Grève et appels à manifester. Malgré l'ouverture d'une "enquête médicale d'urgence" et sa libération sous caution lundi, une grève dans les secteurs publics et privés - hors services d'urgence - a été observée mercredi et des appels à manifester dans tout le pays ont été lancés. "Médecins et fiers de l'être", "Médecin, pas assassin", "Médecin menacé, soins limités", ont clamé des centaines de participants à Tunis. Ils ont fustigé à la fois le traitement médiatique de l'affaire et le "cadre juridique obsolète" en matière de "responsabilité médicale", selon eux.
"Aujourd'hui, c'est au médecin de prouver qu'il n'a pas commis d'erreur". Une délégation a été reçue par les services du Premier ministre. À sa sortie, elle a annoncé qu'une rencontre aurait lieu jeudi avec le chef du gouvernement Youssef Chahed. "Nous réclamons l'adoption (au Parlement, ndlr) de la loi sur la responsabilité médicale et la protection des médecins pour pouvoir exercer dans un cadre juridique" adéquat, avait au préalable expliqué un délégué syndical, Mohamed Kamel Gharbi. Avocat spécialisé en droit médical, Saber Ben Ammar a de son côté appelé dans le quotidien La Presse à "définir clairement l'erreur médicale. "La législation ne l'a pas fait. Aujourd'hui, c'est au médecin de prouver qu'il n'a pas commis d'erreur".

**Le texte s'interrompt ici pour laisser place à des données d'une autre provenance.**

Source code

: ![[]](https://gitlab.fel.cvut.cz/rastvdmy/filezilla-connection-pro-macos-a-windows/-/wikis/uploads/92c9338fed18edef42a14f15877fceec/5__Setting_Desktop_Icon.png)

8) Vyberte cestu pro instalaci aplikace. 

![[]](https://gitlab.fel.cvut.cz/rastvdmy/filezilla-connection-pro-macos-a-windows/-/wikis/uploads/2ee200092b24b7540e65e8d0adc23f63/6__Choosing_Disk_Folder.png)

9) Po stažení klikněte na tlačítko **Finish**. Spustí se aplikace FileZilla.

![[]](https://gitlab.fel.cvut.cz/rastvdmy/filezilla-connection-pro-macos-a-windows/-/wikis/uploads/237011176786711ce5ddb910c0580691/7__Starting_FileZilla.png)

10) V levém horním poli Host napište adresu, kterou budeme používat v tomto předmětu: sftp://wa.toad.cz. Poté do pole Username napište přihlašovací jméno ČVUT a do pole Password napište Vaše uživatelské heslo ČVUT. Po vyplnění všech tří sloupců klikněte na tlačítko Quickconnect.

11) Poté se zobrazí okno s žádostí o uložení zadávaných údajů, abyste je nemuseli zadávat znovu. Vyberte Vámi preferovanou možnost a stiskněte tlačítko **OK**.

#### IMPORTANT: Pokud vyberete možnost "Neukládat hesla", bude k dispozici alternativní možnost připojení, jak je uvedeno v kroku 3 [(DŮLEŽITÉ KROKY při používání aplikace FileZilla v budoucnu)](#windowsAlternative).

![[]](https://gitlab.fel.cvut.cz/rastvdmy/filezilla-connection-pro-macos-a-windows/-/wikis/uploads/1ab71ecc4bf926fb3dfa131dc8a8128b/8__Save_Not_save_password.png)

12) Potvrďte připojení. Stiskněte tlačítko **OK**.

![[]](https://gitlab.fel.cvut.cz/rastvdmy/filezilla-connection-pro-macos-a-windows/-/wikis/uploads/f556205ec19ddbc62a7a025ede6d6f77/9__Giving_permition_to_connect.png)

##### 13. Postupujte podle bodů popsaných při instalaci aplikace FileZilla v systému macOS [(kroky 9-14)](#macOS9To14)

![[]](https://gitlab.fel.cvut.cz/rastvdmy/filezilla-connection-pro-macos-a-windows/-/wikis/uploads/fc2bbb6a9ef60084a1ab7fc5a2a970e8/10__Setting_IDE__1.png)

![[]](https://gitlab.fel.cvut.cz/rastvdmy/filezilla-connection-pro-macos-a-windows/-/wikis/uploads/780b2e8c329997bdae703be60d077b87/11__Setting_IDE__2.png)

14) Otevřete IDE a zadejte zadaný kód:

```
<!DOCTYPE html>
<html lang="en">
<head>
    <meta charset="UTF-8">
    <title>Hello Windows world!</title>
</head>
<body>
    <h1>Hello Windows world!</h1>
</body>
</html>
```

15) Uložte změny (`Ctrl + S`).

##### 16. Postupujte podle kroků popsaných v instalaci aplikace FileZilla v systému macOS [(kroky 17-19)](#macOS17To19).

La polémique prend de l'ampleur. Ces derniers jours, entre le témoignage de la jeune médecin interpellée, les accusations du père du nourrisson ou la prise de parole de la ministre de la Santé, la controverse s'est vite propagée dans l'opinion publique, certains internautes arguant que la profession n'était pas "au-dessus des lois". Elle a été avivée par une information selon laquelle le petit corps était resté des heures "dans une boite en carton" avant d'être remis à la famille, une pratique qualifiée d'"ordinaire" par des intervenants sur des plateaux TV et radio. Sur Mosaïque FM, le porte-parole du tribunal de Sousse, Mohamed Raouf Youssefi, a pour sa part avancé mercredi que le rapport médical avait fait l'objet de "modifications".
Dans ce contexte, des médias ont estimé que l'affaire, faisant suite à d'autres cas controversés, venait rappeler le manque de moyens des hôpitaux publics et le risque de voir une partie du corps médical quitter le pays pour exercer dans de meilleures conditions. Dans ces établissements publics, il arrive qu'"un médecin ne trouve même pas un scalpel, un stérilisateur ou un détergent pour maintenir les conditions minimales d'hygiène", a dénoncé La Presse dans un éditorial.